Tuesday, November 15, 2016

One Quality of a Great Project Manager: The Buck Stops Here


There are so many qualities of a great Project Manager that this article will likely be the first of a number “too numerous to count” (TNTC*).  *Shout out to everyone who has ever grown cultures in a petri dish!

One aspect of being a great Project Manager is embracing the concept that “The Buck Stops Here.”  Another indication of this concept is that great Project Managers find they love the word “done.”  As in “Done, done, and more done.” Good Project Managers may not always know every single minute task associated with completing the overall project at the outset, but they can identify milestones, or gateways, and then articulate the steps required to accomplish each one.  As the situation changes, which so *rarely* happens J, a good Project Manager ascertains the new things which need to be done in order to remove roadblocks, complete enablers, or just plain move the project to the next phase.

Here’s an example, hearkening back to when I was a Project Manager on a large construction project.  We had to put in a major gas and liquid supply system where the tanks would be leased, but the piping was built and owned by the client.  Part of the lease deal was that the supplier would provide design services for the filling station and pipelines to the tanks themselves.  However, the supplier was busier than just our one project, and the entire design creation and approval, not to mention starting the actual work itself, was in danger of becoming delayed!

What is a Project Manager to do?  There are two choices:  One: talk and try to push the supplier to do their job, or Two: act (remembering that “the buck stops here”).  I chose the latter option.  First, I documented the history of requests and responses for the design that I had facilitated with the supplier.  Next, I discussed those with the Project Director, who was my boss, and obtained his support to act.  Third, I took action. 

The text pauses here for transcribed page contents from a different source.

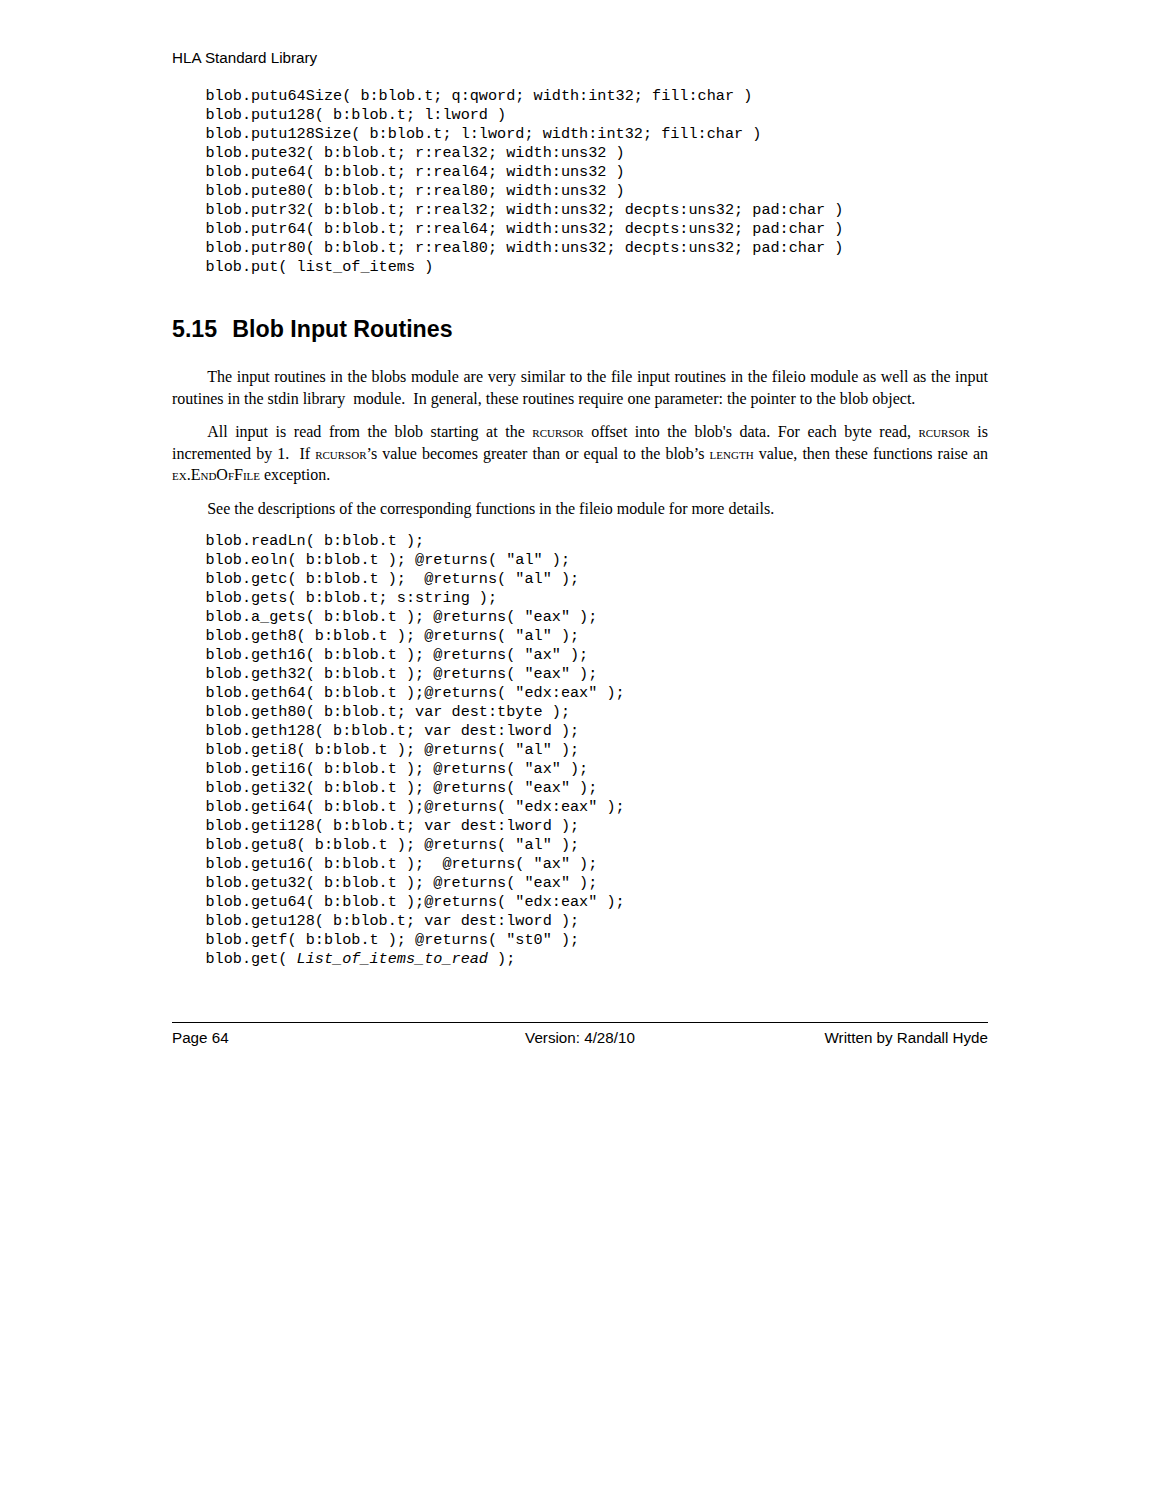HLA Standard Library
blob.putu64Size( b:blob.t; q:qword; width:int32; fill:char )
blob.putu128( b:blob.t; l:lword )
blob.putu128Size( b:blob.t; l:lword; width:int32; fill:char )
blob.pute32( b:blob.t; r:real32; width:uns32 )
blob.pute64( b:blob.t; r:real64; width:uns32 )
blob.pute80( b:blob.t; r:real80; width:uns32 )
blob.putr32( b:blob.t; r:real32; width:uns32; decpts:uns32; pad:char )
blob.putr64( b:blob.t; r:real64; width:uns32; decpts:uns32; pad:char )
blob.putr80( b:blob.t; r:real80; width:uns32; decpts:uns32; pad:char )
blob.put( list_of_items )
5.15 Blob Input Routines
The input routines in the blobs module are very similar to the file input routines in the fileio module as well as the input routines in the stdin library module. In general, these routines require one parameter: the pointer to the blob object.
All input is read from the blob starting at the rcursor offset into the blob's data. For each byte read, rcursor is incremented by 1. If rcursor’s value becomes greater than or equal to the blob’s length value, then these functions raise an ex.EndOfFile exception.
See the descriptions of the corresponding functions in the fileio module for more details.
blob.readLn( b:blob.t );
blob.eoln( b:blob.t ); @returns( "al" );
blob.getc( b:blob.t );  @returns( "al" );
blob.gets( b:blob.t; s:string );
blob.a_gets( b:blob.t ); @returns( "eax" );
blob.geth8( b:blob.t ); @returns( "al" );
blob.geth16( b:blob.t ); @returns( "ax" );
blob.geth32( b:blob.t ); @returns( "eax" );
blob.geth64( b:blob.t );@returns( "edx:eax" );
blob.geth80( b:blob.t; var dest:tbyte );
blob.geth128( b:blob.t; var dest:lword );
blob.geti8( b:blob.t ); @returns( "al" );
blob.geti16( b:blob.t ); @returns( "ax" );
blob.geti32( b:blob.t ); @returns( "eax" );
blob.geti64( b:blob.t );@returns( "edx:eax" );
blob.geti128( b:blob.t; var dest:lword );
blob.getu8( b:blob.t ); @returns( "al" );
blob.getu16( b:blob.t );  @returns( "ax" );
blob.getu32( b:blob.t ); @returns( "eax" );
blob.getu64( b:blob.t );@returns( "edx:eax" );
blob.getu128( b:blob.t; var dest:lword );
blob.getf( b:blob.t ); @returns( "st0" );
blob.get( List_of_items_to_read );
Page 64
Version: 4/28/10
Written by Randall Hyde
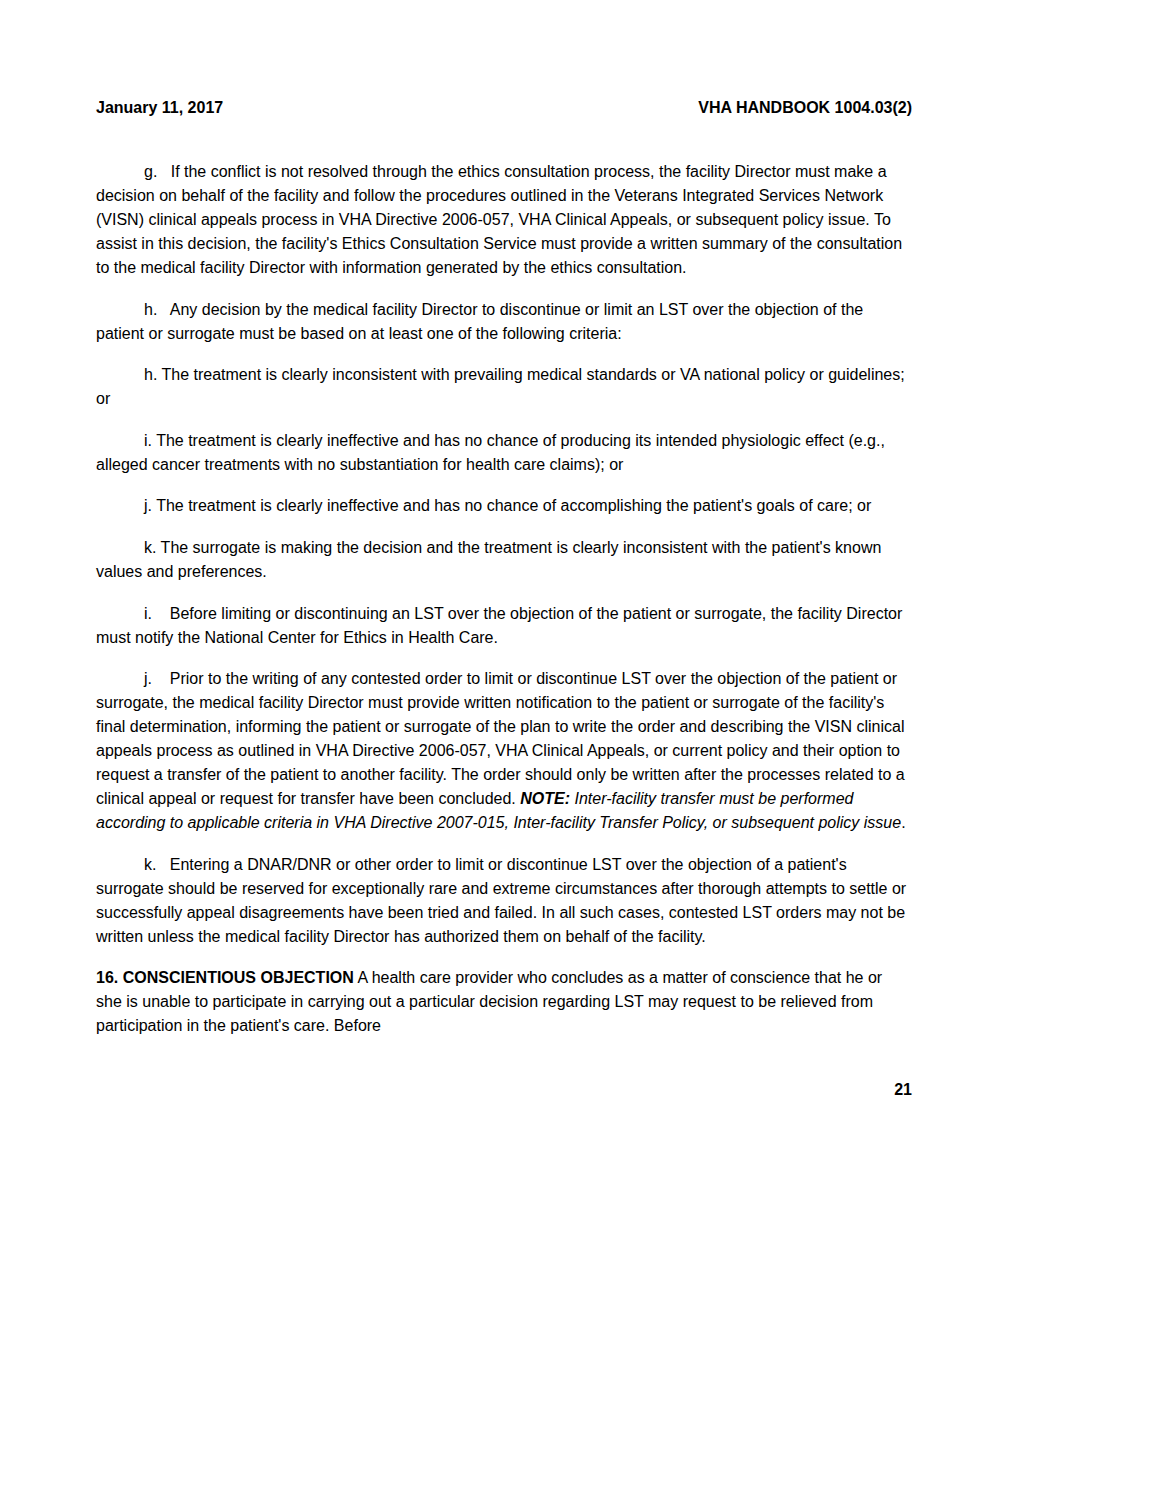January 11, 2017 VHA HANDBOOK 1004.03(2)
g. If the conflict is not resolved through the ethics consultation process, the facility Director must make a decision on behalf of the facility and follow the procedures outlined in the Veterans Integrated Services Network (VISN) clinical appeals process in VHA Directive 2006-057, VHA Clinical Appeals, or subsequent policy issue. To assist in this decision, the facility's Ethics Consultation Service must provide a written summary of the consultation to the medical facility Director with information generated by the ethics consultation.
h. Any decision by the medical facility Director to discontinue or limit an LST over the objection of the patient or surrogate must be based on at least one of the following criteria:
h. The treatment is clearly inconsistent with prevailing medical standards or VA national policy or guidelines; or
i. The treatment is clearly ineffective and has no chance of producing its intended physiologic effect (e.g., alleged cancer treatments with no substantiation for health care claims); or
j. The treatment is clearly ineffective and has no chance of accomplishing the patient's goals of care; or
k. The surrogate is making the decision and the treatment is clearly inconsistent with the patient's known values and preferences.
i. Before limiting or discontinuing an LST over the objection of the patient or surrogate, the facility Director must notify the National Center for Ethics in Health Care.
j. Prior to the writing of any contested order to limit or discontinue LST over the objection of the patient or surrogate, the medical facility Director must provide written notification to the patient or surrogate of the facility's final determination, informing the patient or surrogate of the plan to write the order and describing the VISN clinical appeals process as outlined in VHA Directive 2006-057, VHA Clinical Appeals, or current policy and their option to request a transfer of the patient to another facility. The order should only be written after the processes related to a clinical appeal or request for transfer have been concluded. NOTE: Inter-facility transfer must be performed according to applicable criteria in VHA Directive 2007-015, Inter-facility Transfer Policy, or subsequent policy issue.
k. Entering a DNAR/DNR or other order to limit or discontinue LST over the objection of a patient's surrogate should be reserved for exceptionally rare and extreme circumstances after thorough attempts to settle or successfully appeal disagreements have been tried and failed. In all such cases, contested LST orders may not be written unless the medical facility Director has authorized them on behalf of the facility.
16. CONSCIENTIOUS OBJECTION A health care provider who concludes as a matter of conscience that he or she is unable to participate in carrying out a particular decision regarding LST may request to be relieved from participation in the patient's care. Before
21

Now, I am not a design engineer, but I did have one on my team.  I also had several representatives from the client who were the ultimate users of the building available for consult.  And I managed to get the supplier’s representative out to site for a meeting.  Together, we walked the site and I took notes and took pictures of the site while the engineer sketched what the users wanted while providing input as to what was feasible from an engineering standpoint.  The supplier representative basically just tagged along, happy for someone else to get the design work completed.   The meeting took less than an hour and at the end, we all agreed to the sketched design.  I documented everything and sent it out to the team for reference.   We were then able to move forward with the General Contractor and Subcontractors to complete the construction work. 

This type of situation has happened many times in my experience as a Project Manager.  Someone has to take responsibility and accountability to be the point person and get the work done.  That person rarely gets any glory – after all, she didn’t design the great layout, make the actual product, test it or approve the results.  Yet, without the diligent Project Manager striving for the ultimate “Done,” that buck has a funny way of not stopping.  

AJC helps in a myriad of ways in the Project Management space.  We can act as Project Managers, coach client teams to becoming independent project managers, or work with client individual project managers to hone their skills and support them as they then facilitate their team’s work.  The ultimate quality we stress the most is that the Project Manager is the person who embraces the adage that “the buck stops here.”